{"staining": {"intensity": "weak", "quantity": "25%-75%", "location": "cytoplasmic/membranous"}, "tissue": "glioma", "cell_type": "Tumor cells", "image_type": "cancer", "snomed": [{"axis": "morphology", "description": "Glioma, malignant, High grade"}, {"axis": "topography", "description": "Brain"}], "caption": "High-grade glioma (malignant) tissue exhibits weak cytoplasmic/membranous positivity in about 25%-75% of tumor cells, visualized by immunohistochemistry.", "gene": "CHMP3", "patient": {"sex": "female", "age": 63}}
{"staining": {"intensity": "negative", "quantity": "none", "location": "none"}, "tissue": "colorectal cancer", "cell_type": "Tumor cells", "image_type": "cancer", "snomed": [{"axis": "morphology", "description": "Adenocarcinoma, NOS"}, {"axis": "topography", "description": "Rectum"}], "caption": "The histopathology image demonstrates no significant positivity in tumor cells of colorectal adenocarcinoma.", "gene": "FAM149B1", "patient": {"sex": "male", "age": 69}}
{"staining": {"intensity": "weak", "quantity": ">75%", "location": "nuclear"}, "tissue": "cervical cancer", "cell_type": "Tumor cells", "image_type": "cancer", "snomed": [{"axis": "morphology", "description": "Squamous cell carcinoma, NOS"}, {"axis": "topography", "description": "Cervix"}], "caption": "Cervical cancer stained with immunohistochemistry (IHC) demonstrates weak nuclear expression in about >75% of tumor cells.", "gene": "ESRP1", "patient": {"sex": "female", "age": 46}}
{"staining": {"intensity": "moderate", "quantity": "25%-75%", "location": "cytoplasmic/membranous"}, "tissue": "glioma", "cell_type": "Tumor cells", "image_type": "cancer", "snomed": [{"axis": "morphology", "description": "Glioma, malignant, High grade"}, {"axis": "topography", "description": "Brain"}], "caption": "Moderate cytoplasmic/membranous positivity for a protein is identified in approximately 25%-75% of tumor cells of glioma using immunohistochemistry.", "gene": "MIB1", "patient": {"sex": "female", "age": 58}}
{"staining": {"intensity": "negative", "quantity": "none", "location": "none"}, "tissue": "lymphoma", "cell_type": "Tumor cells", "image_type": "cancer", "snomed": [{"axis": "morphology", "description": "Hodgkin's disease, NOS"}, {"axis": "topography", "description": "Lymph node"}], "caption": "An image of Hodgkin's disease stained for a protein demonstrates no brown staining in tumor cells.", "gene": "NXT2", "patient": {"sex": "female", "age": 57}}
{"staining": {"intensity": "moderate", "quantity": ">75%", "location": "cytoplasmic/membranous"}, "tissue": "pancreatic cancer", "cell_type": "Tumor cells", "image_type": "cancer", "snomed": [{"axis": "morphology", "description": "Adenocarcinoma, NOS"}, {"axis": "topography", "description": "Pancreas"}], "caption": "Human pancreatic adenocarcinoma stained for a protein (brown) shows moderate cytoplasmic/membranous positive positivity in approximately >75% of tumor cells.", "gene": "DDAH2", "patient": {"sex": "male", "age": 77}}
++++++++++
## TASK INSTRUCTIONS:
Write out the whole listing exactly as it stands.

## EXERCISE RESULT:
{"staining": {"intensity": "weak", "quantity": "25%-75%", "location": "cytoplasmic/membranous"}, "tissue": "glioma", "cell_type": "Tumor cells", "image_type": "cancer", "snomed": [{"axis": "morphology", "description": "Glioma, malignant, High grade"}, {"axis": "topography", "description": "Brain"}], "caption": "High-grade glioma (malignant) tissue exhibits weak cytoplasmic/membranous positivity in about 25%-75% of tumor cells, visualized by immunohistochemistry.", "gene": "CHMP3", "patient": {"sex": "female", "age": 63}}
{"staining": {"intensity": "negative", "quantity": "none", "location": "none"}, "tissue": "colorectal cancer", "cell_type": "Tumor cells", "image_type": "cancer", "snomed": [{"axis": "morphology", "description": "Adenocarcinoma, NOS"}, {"axis": "topography", "description": "Rectum"}], "caption": "The histopathology image demonstrates no significant positivity in tumor cells of colorectal adenocarcinoma.", "gene": "FAM149B1", "patient": {"sex": "male", "age": 69}}
{"staining": {"intensity": "weak", "quantity": ">75%", "location": "nuclear"}, "tissue": "cervical cancer", "cell_type": "Tumor cells", "image_type": "cancer", "snomed": [{"axis": "morphology", "description": "Squamous cell carcinoma, NOS"}, {"axis": "topography", "description": "Cervix"}], "caption": "Cervical cancer stained with immunohistochemistry (IHC) demonstrates weak nuclear expression in about >75% of tumor cells.", "gene": "ESRP1", "patient": {"sex": "female", "age": 46}}
{"staining": {"intensity": "moderate", "quantity": "25%-75%", "location": "cytoplasmic/membranous"}, "tissue": "glioma", "cell_type": "Tumor cells", "image_type": "cancer", "snomed": [{"axis": "morphology", "description": "Glioma, malignant, High grade"}, {"axis": "topography", "description": "Brain"}], "caption": "Moderate cytoplasmic/membranous positivity for a protein is identified in approximately 25%-75% of tumor cells of glioma using immunohistochemistry.", "gene": "MIB1", "patient": {"sex": "female", "age": 58}}
{"staining": {"intensity": "negative", "quantity": "none", "location": "none"}, "tissue": "lymphoma", "cell_type": "Tumor cells", "image_type": "cancer", "snomed": [{"axis": "morphology", "description": "Hodgkin's disease, NOS"}, {"axis": "topography", "description": "Lymph node"}], "caption": "An image of Hodgkin's disease stained for a protein demonstrates no brown staining in tumor cells.", "gene": "NXT2", "patient": {"sex": "female", "age": 57}}
{"staining": {"intensity": "moderate", "quantity": ">75%", "location": "cytoplasmic/membranous"}, "tissue": "pancreatic cancer", "cell_type": "Tumor cells", "image_type": "cancer", "snomed": [{"axis": "morphology", "description": "Adenocarcinoma, NOS"}, {"axis": "topography", "description": "Pancreas"}], "caption": "Human pancreatic adenocarcinoma stained for a protein (brown) shows moderate cytoplasmic/membranous positive positivity in approximately >75% of tumor cells.", "gene": "DDAH2", "patient": {"sex": "male", "age": 77}}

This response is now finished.